Task data Block Start

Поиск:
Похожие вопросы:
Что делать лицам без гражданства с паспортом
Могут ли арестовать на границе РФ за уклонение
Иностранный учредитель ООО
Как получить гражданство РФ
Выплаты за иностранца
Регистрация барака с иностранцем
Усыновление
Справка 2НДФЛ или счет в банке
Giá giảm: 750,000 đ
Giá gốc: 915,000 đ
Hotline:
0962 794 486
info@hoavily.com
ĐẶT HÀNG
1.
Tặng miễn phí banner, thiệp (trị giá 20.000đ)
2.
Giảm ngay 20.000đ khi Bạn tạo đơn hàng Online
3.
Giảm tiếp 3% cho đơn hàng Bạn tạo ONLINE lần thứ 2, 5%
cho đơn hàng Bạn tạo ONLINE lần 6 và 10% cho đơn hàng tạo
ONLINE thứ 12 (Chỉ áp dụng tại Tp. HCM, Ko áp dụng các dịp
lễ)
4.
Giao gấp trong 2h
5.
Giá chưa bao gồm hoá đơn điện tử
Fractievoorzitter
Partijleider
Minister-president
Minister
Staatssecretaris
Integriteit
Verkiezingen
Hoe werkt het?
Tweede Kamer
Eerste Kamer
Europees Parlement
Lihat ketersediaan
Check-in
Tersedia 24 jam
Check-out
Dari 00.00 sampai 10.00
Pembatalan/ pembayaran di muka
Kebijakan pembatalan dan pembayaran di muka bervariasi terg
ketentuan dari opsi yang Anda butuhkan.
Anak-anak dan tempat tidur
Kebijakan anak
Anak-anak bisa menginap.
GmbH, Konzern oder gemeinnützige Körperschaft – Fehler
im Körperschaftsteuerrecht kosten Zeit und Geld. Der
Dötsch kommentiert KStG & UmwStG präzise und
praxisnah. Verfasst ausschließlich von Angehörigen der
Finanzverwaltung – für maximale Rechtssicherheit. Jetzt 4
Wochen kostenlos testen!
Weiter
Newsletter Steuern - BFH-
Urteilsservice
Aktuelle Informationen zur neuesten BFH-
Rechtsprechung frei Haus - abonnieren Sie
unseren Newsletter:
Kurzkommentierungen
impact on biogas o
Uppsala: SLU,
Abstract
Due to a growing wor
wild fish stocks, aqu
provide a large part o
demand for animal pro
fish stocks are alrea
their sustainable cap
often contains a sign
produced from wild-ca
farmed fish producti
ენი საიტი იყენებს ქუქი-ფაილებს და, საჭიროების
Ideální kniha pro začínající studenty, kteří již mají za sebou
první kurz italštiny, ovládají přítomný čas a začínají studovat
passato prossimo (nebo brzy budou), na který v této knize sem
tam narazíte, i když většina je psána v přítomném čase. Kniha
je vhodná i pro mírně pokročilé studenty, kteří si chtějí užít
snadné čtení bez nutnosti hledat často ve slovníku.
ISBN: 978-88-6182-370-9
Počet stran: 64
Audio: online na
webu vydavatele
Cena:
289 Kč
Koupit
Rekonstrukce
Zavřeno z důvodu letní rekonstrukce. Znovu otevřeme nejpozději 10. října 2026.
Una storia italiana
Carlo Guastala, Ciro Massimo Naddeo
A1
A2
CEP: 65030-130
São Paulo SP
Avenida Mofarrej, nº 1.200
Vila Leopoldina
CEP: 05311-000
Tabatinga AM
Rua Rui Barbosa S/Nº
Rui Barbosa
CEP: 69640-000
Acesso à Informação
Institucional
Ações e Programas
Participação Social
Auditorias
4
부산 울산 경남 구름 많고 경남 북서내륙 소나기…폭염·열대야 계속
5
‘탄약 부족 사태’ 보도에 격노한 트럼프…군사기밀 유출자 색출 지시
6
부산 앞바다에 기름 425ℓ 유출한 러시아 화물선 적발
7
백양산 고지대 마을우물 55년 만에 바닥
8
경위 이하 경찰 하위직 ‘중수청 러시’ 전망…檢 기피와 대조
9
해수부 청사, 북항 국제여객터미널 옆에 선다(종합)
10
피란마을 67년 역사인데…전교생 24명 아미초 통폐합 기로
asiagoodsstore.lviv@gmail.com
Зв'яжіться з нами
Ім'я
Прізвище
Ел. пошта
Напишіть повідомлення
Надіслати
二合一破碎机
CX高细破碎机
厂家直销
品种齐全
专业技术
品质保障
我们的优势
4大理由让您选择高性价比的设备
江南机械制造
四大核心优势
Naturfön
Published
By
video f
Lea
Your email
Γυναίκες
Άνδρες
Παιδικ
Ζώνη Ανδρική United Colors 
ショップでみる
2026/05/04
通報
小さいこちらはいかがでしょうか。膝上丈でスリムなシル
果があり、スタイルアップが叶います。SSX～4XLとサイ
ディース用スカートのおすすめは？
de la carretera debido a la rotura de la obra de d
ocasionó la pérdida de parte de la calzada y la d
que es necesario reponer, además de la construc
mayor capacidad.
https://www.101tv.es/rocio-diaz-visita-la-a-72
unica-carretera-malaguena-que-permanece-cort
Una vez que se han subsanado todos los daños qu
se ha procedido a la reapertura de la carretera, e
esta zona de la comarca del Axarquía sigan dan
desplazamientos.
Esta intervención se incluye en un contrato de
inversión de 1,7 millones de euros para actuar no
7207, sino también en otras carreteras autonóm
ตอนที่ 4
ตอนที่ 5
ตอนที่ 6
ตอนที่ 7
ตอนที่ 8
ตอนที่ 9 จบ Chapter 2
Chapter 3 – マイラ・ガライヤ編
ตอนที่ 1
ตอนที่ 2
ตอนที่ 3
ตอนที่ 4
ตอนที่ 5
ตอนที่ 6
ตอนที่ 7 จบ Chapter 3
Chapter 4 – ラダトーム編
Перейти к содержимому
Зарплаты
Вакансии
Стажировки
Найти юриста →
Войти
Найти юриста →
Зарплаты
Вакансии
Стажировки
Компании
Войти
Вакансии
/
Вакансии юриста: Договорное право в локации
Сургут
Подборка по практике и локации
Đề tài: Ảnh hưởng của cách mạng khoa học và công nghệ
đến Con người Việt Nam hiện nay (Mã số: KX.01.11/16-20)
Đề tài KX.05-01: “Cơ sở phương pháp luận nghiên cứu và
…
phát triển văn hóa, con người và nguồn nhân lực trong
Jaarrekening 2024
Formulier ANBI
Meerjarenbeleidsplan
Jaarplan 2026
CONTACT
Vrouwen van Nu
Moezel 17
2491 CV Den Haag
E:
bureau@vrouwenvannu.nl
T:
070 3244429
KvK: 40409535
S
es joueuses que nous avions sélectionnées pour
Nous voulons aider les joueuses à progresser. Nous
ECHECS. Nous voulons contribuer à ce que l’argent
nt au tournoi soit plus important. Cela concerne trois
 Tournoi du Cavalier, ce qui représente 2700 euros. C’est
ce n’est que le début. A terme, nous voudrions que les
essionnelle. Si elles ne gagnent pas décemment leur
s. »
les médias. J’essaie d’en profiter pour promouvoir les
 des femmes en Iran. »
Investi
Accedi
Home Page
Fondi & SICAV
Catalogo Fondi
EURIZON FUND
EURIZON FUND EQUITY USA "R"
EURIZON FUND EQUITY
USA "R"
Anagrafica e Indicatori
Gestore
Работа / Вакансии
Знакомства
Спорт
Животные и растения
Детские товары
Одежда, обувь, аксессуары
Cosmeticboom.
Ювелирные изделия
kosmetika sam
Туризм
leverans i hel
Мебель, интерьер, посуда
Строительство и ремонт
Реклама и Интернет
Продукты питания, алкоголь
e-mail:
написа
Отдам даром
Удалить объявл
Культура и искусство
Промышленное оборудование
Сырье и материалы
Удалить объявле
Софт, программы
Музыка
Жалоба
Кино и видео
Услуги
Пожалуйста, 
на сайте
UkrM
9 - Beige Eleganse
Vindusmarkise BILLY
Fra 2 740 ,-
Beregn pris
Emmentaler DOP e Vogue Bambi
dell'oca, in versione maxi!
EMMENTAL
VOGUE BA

Task data Block End

Return a copy of every line in the records that includes the string "stocks".

wild fish stocks, aqu
fish stocks are alrea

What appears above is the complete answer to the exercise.